Debt Management Protocol

  • AI-generated code that introduces technical debt beyond the thresholds above MUST NOT be merged
  • If AI-generated code reveals or interacts with existing technical debt, a separate ticket MUST be created to address the pre-existing debt
  • Quarterly technical debt audits MUST include analysis of AI-generated code contributions to total debt
  • The ratio of AI-originated debt to total new debt SHOULD be tracked as a leading indicator

Quality Gate Checklist

The following checklist consolidates all quality gates into a single reference. Every item MUST pass before AI-generated code is merged.

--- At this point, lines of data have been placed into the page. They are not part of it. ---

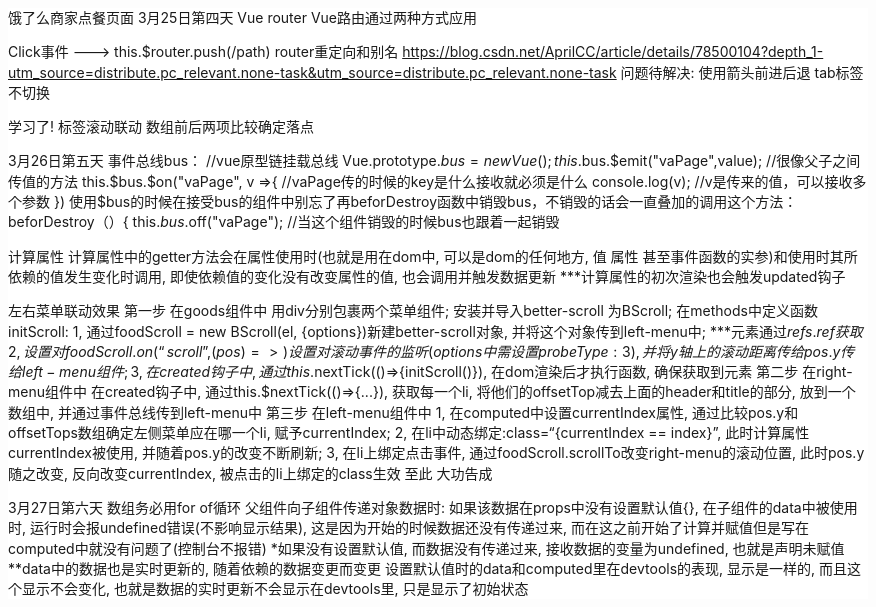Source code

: 
饿了么商家点餐页面
3月25日第四天
Vue router
Vue路由通过两种方式应用
<router-link to=”/path”><router-link>
<router-view></router-view>

Click事件 ---> this.$router.push(/path)
<router-view></router-view>
router重定向和别名
https://blog.csdn.net/AprilCC/article/details/78500104?depth_1-utm_source=distribute.pc_relevant.none-task&utm_source=distribute.pc_relevant.none-task
问题待解决: 使用箭头前进后退 tab标签不切换
 
 
学习了! 标签滚动联动 数组前后两项比较确定落点

3月26日第五天
事件总线bus：
//vue原型链挂载总线
Vue.prototype.$bus = new Vue();
this.$bus.$emit("vaPage",value); //很像父子之间传值的方法
this.$bus.$on("vaPage", v =>{ //vaPage传的时候的key是什么接收就必须是什么 console.log(v); //v是传来的值，可以接收多个参数 })
使用$bus的时候在接受bus的组件中别忘了再beforDestroy函数中销毁bus，不销毁的话会一直叠加的调用这个方法：
  beforDestroy（）{
         this.$bus.$off("vaPage");  //当这个组件销毁的时候bus也跟着一起销毁

计算属性 计算属性中的getter方法会在属性使用时(也就是用在dom中, 可以是dom的任何地方, 值 属性 甚至事件函数的实参)和使用时其所依赖的值发生变化时调用, 即使依赖值的变化没有改变属性的值, 也会调用并触发数据更新
***计算属性的初次渲染也会触发updated钩子

左右菜单联动效果
第一步  在goods组件中
用div分别包裹两个菜单组件;
安装并导入better-scroll 为BScroll;
在methods中定义函数initScroll: 
1, 通过foodScroll = new BScroll(el, {options})新建better-scroll对象, 并将这个对象传到left-menu中;
***元素通过$refs.ref获取
2, 设置对foodScroll.on(“scroll”, (pos)=>{})设置对滚动事件的监听(options中需设置probeType: 3), 并将y轴上的滚动距离传给pos.y传给left-menu组件;
3, 在created钩子中, 通过this.$nextTick(()=>{initScroll()}), 在dom渲染后才执行函数, 确保获取到元素
第二步  在right-menu组件中
在created钩子中, 通过this.$nextTick(()=>{...}), 获取每一个li, 将他们的offsetTop减去上面的header和title的部分, 放到一个数组中, 并通过事件总线传到left-menu中
第三步  在left-menu组件中
1, 在computed中设置currentIndex属性, 通过比较pos.y和offsetTops数组确定左侧菜单应在哪一个li, 赋予currentIndex;
2, 在li中动态绑定:class=“{currentIndex == index}”, 此时计算属性currentIndex被使用, 并随着pos.y的改变不断刷新;
3, 在li上绑定点击事件, 通过foodScroll.scrollTo改变right-menu的滚动位置, 此时pos.y随之改变, 反向改变currentIndex, 被点击的li上绑定的class生效
至此 大功告成


3月27日第六天
数组务必用for of循环
父组件向子组件传递对象数据时:
如果该数据在props中没有设置默认值{}, 在子组件的data中被使用时, 运行时会报undefined错误(不影响显示结果), 这是因为开始的时候数据还没有传递过来, 而在这之前开始了计算并赋值但是写在computed中就没有问题了(控制台不报错)
*如果没有设置默认值, 而数据没有传递过来, 接收数据的变量为undefined, 也就是声明未赋值
**data中的数据也是实时更新的, 随着依赖的数据变更而变更
设置默认值时的data和computed里在devtools的表现, 显示是一样的, 而且这个显示不会变化, 也就是数据的实时更新不会显示在devtools里, 只是显示了初始状态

#Quality GateThresholdAutomated
1All unit tests pass100% pass rateYes
2Line coverage meets minimum>= 90%Yes
3Branch coverage meets minimum>= 85%Yes
4Function coverage meets minimum>= 95%Yes
5Mutation score meets minimum (Tier 2/3)>= 70%Yes
6SAST scan clean0 Critical/HighYes
7Dependency vulnerability scan clean0 CriticalYes
8Cyclomatic complexity within limits<= 10 per functionYes
9Cognitive complexity within limits<= 12 per functionYes
10No new code smells (Critical/Major)0Yes
11No code duplication< 3% within PRYes
12No TODO/FIXME/HACK comments0Yes
13Documentation present and correctAll public APIs documentedPartial (lint + review)
14Architectural conformance validatedAll fitness functions passYes
15No unauthorized new dependencies0 unapproved additionsPartial (lockfile diff)
16Regression suite passes100% pass rateYes
17Human review completedApproved by qualified reviewerNo (manual)
18Prompt reference attachedPR includes prompt/session referencePartial (label check)
danger

CI/CD pipelines MUST be configured to enforce gates 1-16 automatically. Gates 17-18 are enforced through branch protection rules requiring human approval. No bypass mechanism SHALL exist for AI-generated code outside the emergency procedures defined by the engineering director.

Continuous Improvement

Quality standards are living documents. They MUST be reviewed and updated based on:

  • Defect trend analysis from Incident Response post-mortems
  • Emerging research on AI code generation quality
  • Changes in AI tooling capabilities
  • Organizational maturity in AI-assisted development

Standards review cadence: quarterly, conducted by the engineering quality lead in collaboration with the architecture board.